Mixing it up is the best thing, so switch between free weights, TRX and bands.
John (Glenview, IL) - 12:45 PM:
I've been hitting the gym pretty hard since the new year. Is there such a thing as too much exercise? Obviously, if you got hurt that would be bad. If you aren't injured, can you be working too much?
Good job John!
Like you said, as long as you aren't injured things are probably ok. That being said, you should avoid doing the same workout all the time and also allow for recovery. I always encourage people to build in a recovery day. It is fine to hit the gym hard, but there is also something to be said for allowing the body to recoup. You can still exercise, but switch it up/cross train. For example, distance runners shouldn't run every day. They should build in a day of yoga or pilates to allow the legs to catch a break. You should also look out for increased bouts of illness or injury as that can be a sign of overtraining. There are some athletes who develop an actual exercise addiction, but that is more rare and is accompanied by some rather extreme behaviors. I think you are safe to keep doing what you are doing. Enjoy!

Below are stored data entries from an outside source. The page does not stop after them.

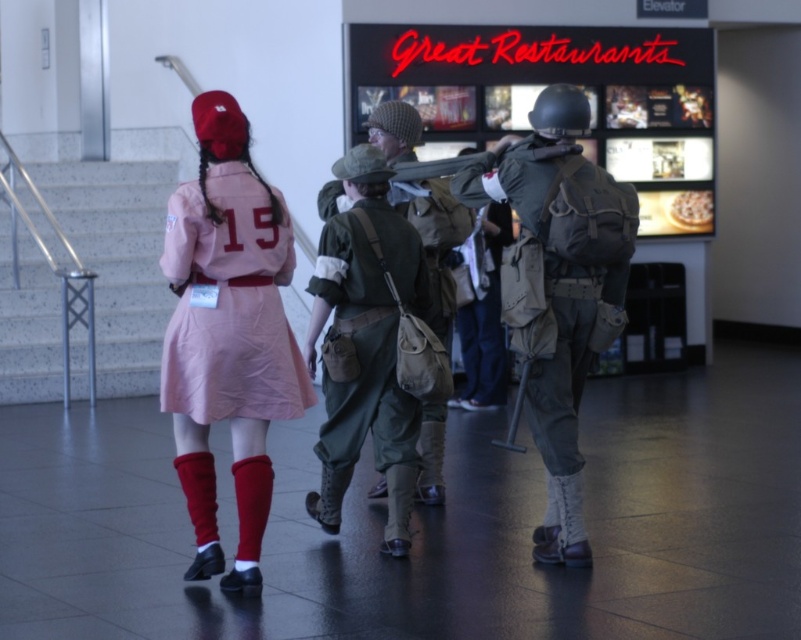
You are standing at the bottom of the staircase with a metallic handrail on the left side. You want to find the pink fabric dress at center. According to the coordinates provided, in which direction should you look relative to the staircase?

The pink fabric dress at center is located at coordinates point (228, 333). Since the staircase is on the left side, you should look towards the center of the scene to find the pink fabric dress at center.

You are a delivery robot with a width of 1 meter. You need to move through the area between the camouflage fabric backpack at center and the green canvas backpack at center. Can you fit through the space between them?

The camouflage fabric backpack at center and green canvas backpack at center are 1.28 meters apart. Since the distance between them is greater than your width of 1 meter, you can safely pass through the space between them.

You are standing at the bottom of the staircase and see the pink fabric dress at center and the green canvas backpack at center. Which object is closer to the staircase handrail?

The pink fabric dress at center is taller than the green canvas backpack at center, but their distance to the staircase handrail cannot be determined based on the given information.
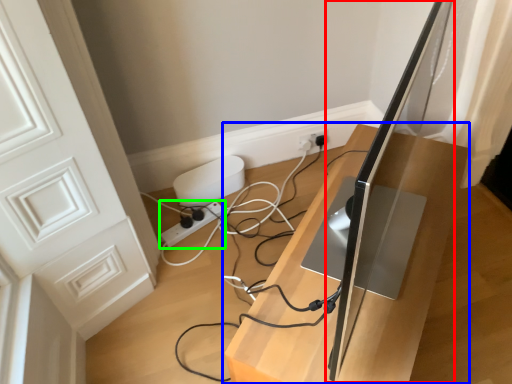
Question: Based on their relative distances, which object is nearer to computer monitor (highlighted by a red box)? Choose from furniture (highlighted by a blue box) and extension cord (highlighted by a green box).

Choices:
 (A) furniture
 (B) extension cord

Answer: (A)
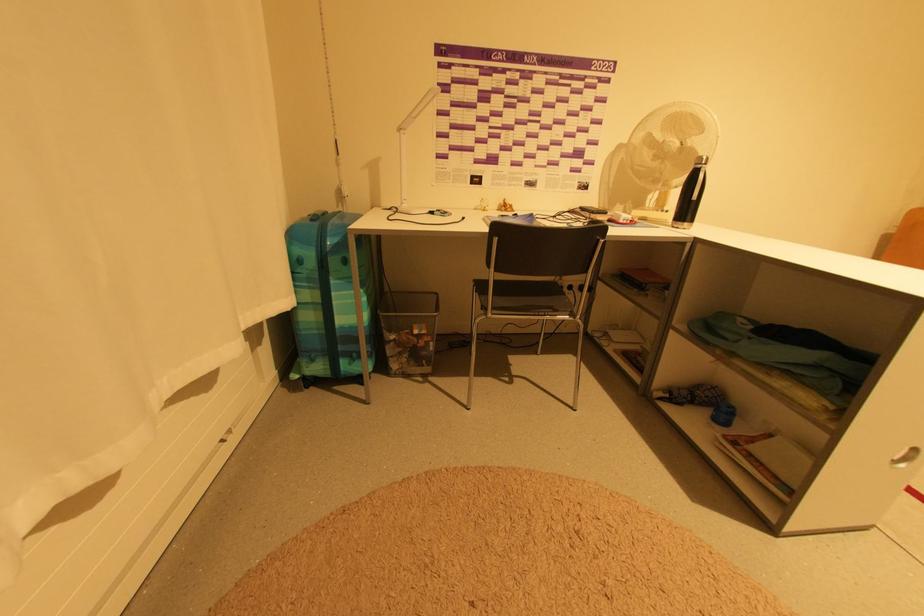
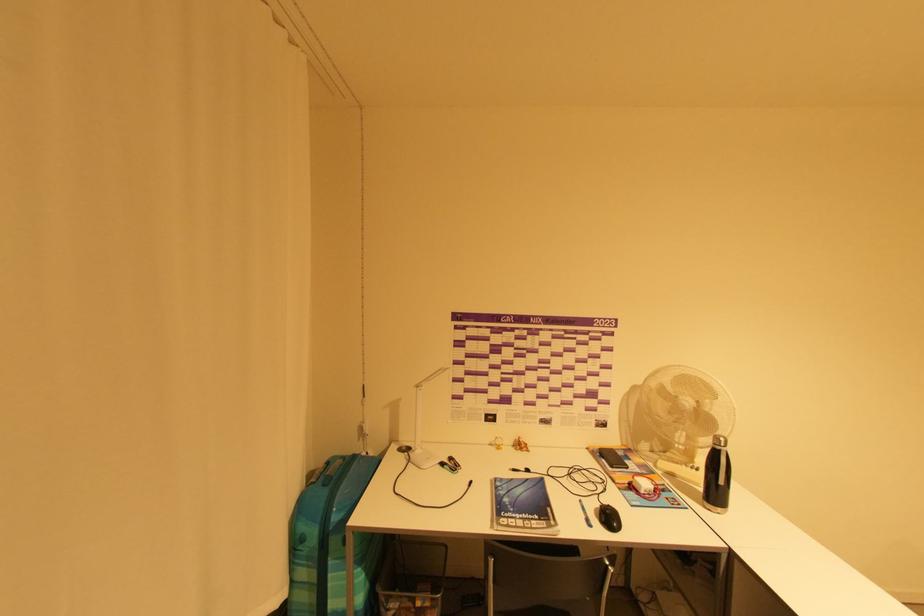
The images are taken continuously from a first-person perspective. In which direction are you moving?

The movement direction of the cameraman is right, backward.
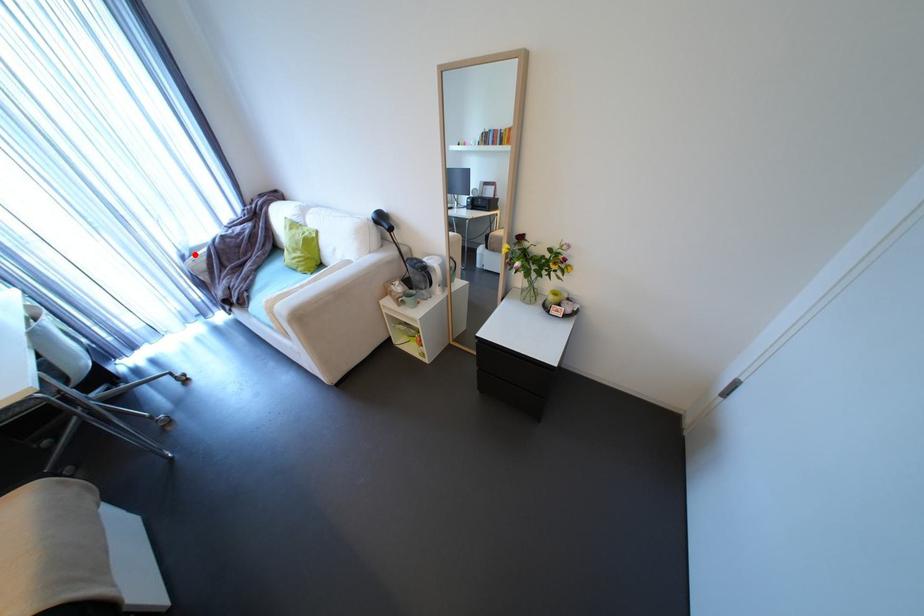
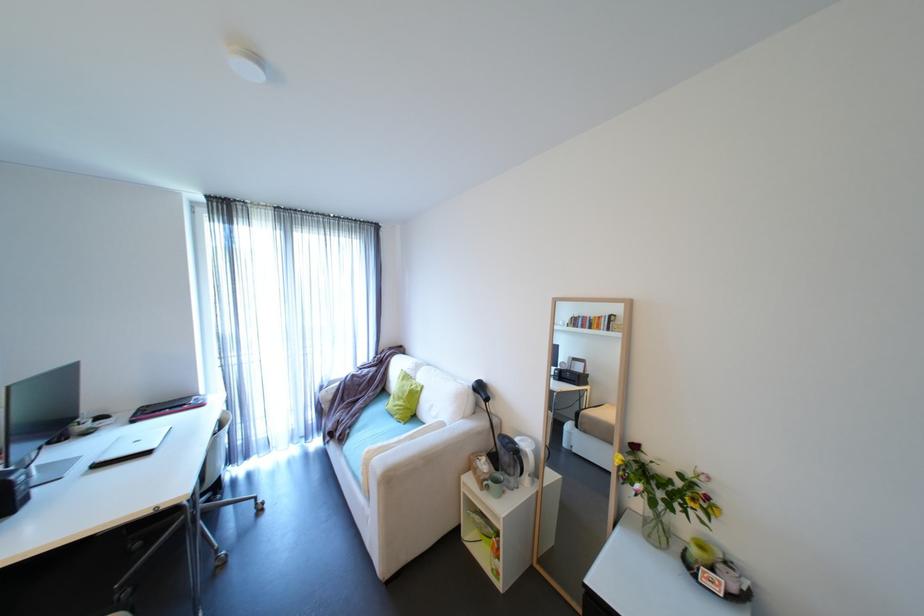
Question: I am providing you with two images of the same scene from different viewpoints. Given a red point in image1, look at the same physical point in image2. Is it:

Choices:
 (A) Closer to the viewpoint
 (B) Farther from the viewpoint

Answer: (B)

Ava (Skokie, IL) - 12:51 PM:
6 months ago I gave birth to my daughter. Since then, I've been having trouble getting into a workout routine. Do you have any suggestions on ways to ease into working out after having a baby?
Congratulations! Being a new mom can be exhausting but exercise is a great way to combat lots of the things you are feeling. Have you tried exercising with your newborn? While you are holding him/her you can be doing things like squats and arm curls. Lay on a mat with them and do ab work, too! Basically squeeze it in where you can! There are lots of online videos with other suggestions for at home exercise. If you can carve out dedicated time away, joining an exercise class can be a good way to fit it in as you will have paid for the class and will therefore be more likely to go. There are also some mom/baby exercise groups. In the summer, there are stroller clubs where moms walk together, although a little harder now! Moms around the world share in your struggle so ask friends for their ideas, too. Be sure to put yourself first at least for a few hours a week! Your child would want you to!
Ben (Moderator) - 1:00 PM:
Thank you, Dr. Jaworski, for your time and expertise. A complete transcript of the chat will be available on northshore.org shortly.
Carrie Jaworski - 1:01 PM:
Thanks to everyone for some great conversation today! Be sure to let me know if I can ever help with anything exercise related. I truly believe that "Exercise is Medicine" and would be happy to help.